* [RFC PATCH] change default alignment of pe_start to 1MB
@ 2010-08-05 19:10 Mike Snitzer
2010-08-06 4:11 ` [RFC PATCH v2] " Mike Snitzer
0 siblings, 1 reply; 4+ messages in thread
From: Mike Snitzer @ 2010-08-05 19:10 UTC (permalink / raw)
To: lvm-devel
The new standard in the storage industry is to default alignment of data
areas to 1MB. fdisk, parted, and mdadm have all been updated to this
default.
Update LVM to align the PV's data area start (pe_start) to 1MB. This
provides a more useful default than the previous default of 64K (which
generally ended up being a 192K pe_start once the first metadata area
was created).
Having recently boasted about the new 1MB default in the Linux storage
stack I was soon faced with the harsh reality that LVM was a weak link
(on legacy hardware that doesn't export I/O topology limits).
This meant that an 8 disk HW raid0 array (with 64K chunk_size) ended up
having a PV pe_start that was not aligned on a full-stripe boundary.
The array would've been configured optimally "out of the box" had LVM
used a default alignment of 1MB.
Before this patch:
# pvs -o name,vg_mda_size,pe_start
PV VMdaSize 1st PE
/dev/sdd 188.00k 192.00k
After this patch:
# pvs -o name,vg_mda_size,pe_start
PV VMdaSize 1st PE
/dev/sdd 1020.00k 1.00m
Signed-off-by: Mike Snitzer <snitzer@redhat.com>
---
doc/example.conf.in | 2 +-
lib/metadata/metadata.c | 2 +-
2 files changed, 2 insertions(+), 2 deletions(-)
diff --git a/doc/example.conf.in b/doc/example.conf.in
index 850b7e2..f7dcc63 100644
--- a/doc/example.conf.in
+++ b/doc/example.conf.in
@@ -113,7 +113,7 @@ devices {
# Alignment (in KB) of start of data area when creating a new PV.
# If a PV is placed directly upon an md device and md_chunk_alignment or
# data_alignment_detection is enabled this parameter is ignored.
- # Set to 0 for the default alignment of 64KB or page size, if larger.
+ # Set to 0 for the default alignment of 1MB or page size, if larger.
data_alignment = 0
# By default, the start of the PV's aligned data area will be shifted by
diff --git a/lib/metadata/metadata.c b/lib/metadata/metadata.c
index d7edf54..887c8bc 100644
--- a/lib/metadata/metadata.c
+++ b/lib/metadata/metadata.c
@@ -70,7 +70,7 @@ unsigned long set_pe_align(struct physical_volume *pv, unsigned long data_alignm
if (data_alignment)
pv->pe_align = data_alignment;
else
- pv->pe_align = MAX(65536UL, lvm_getpagesize()) >> SECTOR_SHIFT;
+ pv->pe_align = MAX(1048576UL, lvm_getpagesize()) >> SECTOR_SHIFT;
if (!pv->dev)
goto out;
^ permalink raw reply related [flat|nested] 4+ messages in thread
* [RFC PATCH v2] change default alignment of pe_start to 1MB
2010-08-05 19:10 [RFC PATCH] change default alignment of pe_start to 1MB Mike Snitzer
@ 2010-08-06 4:11 ` Mike Snitzer
2010-08-09 16:28 ` Milan Broz
0 siblings, 1 reply; 4+ messages in thread
From: Mike Snitzer @ 2010-08-06 4:11 UTC (permalink / raw)
To: lvm-devel
The switch to a 1MB default alignment causes various tests in the LVM2
testsuite to fail -- not a big deal but the tests would need updating.
Of more concern is that the existing LVM2 set_pe_align() code doesn't
always properly respect the alignment determined from
'devices/md_chunk_alignment' or 'devices/data_alignment_detection'.
With the previous default alignment of 64k it would generally do the
right thing -- use the detected values.

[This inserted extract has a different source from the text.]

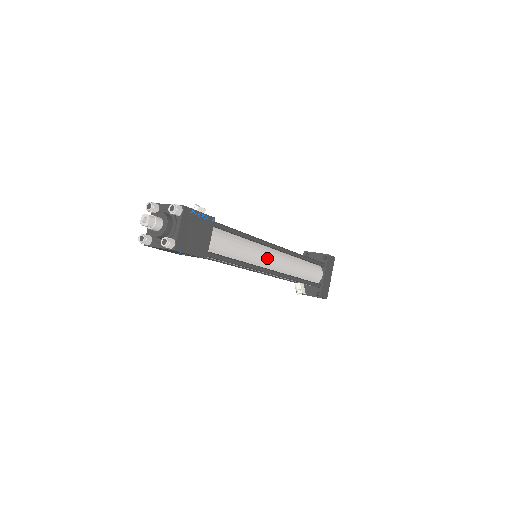
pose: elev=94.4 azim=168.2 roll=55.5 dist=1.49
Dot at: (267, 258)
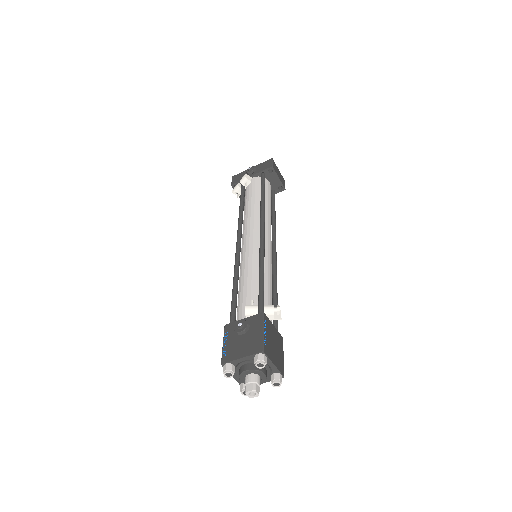
Dot at: occluded
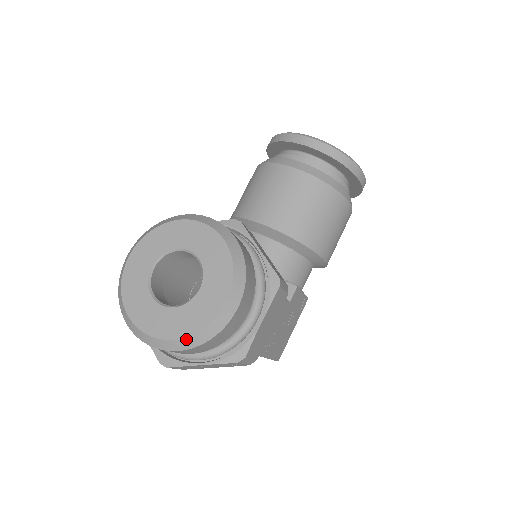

But switching the default to
the larger value exposes the fact that MAX() of the MD or I/O Topology
detected values will generally always be 1MB -- when they are compared
to 1MB.
The following revised patch changes the LVM alignment detection
semantics to model what fdisk has elected to do:
- If the default value (1MB) is a multiple of the specified/detected
alignment then just use the default.
- Otherwise, use the specified/detected value.
In practice this means we'll almost always use 1MB -- that is unless:
- the specified --dataalignment, MD's full stripe width, or the
optimal_io_size exceeds 1MB
- the specified/detected value is not a power-of-2
NOTE: even with a default of 64k the old set_pe_align code would result
in incorrect alignment if a value < 64k were used for --dataalignment
---
doc/example.conf.in | 2 +-
lib/metadata/metadata.c | 30 ++++++++++++++++++------------
2 files changed, 19 insertions(+), 13 deletions(-)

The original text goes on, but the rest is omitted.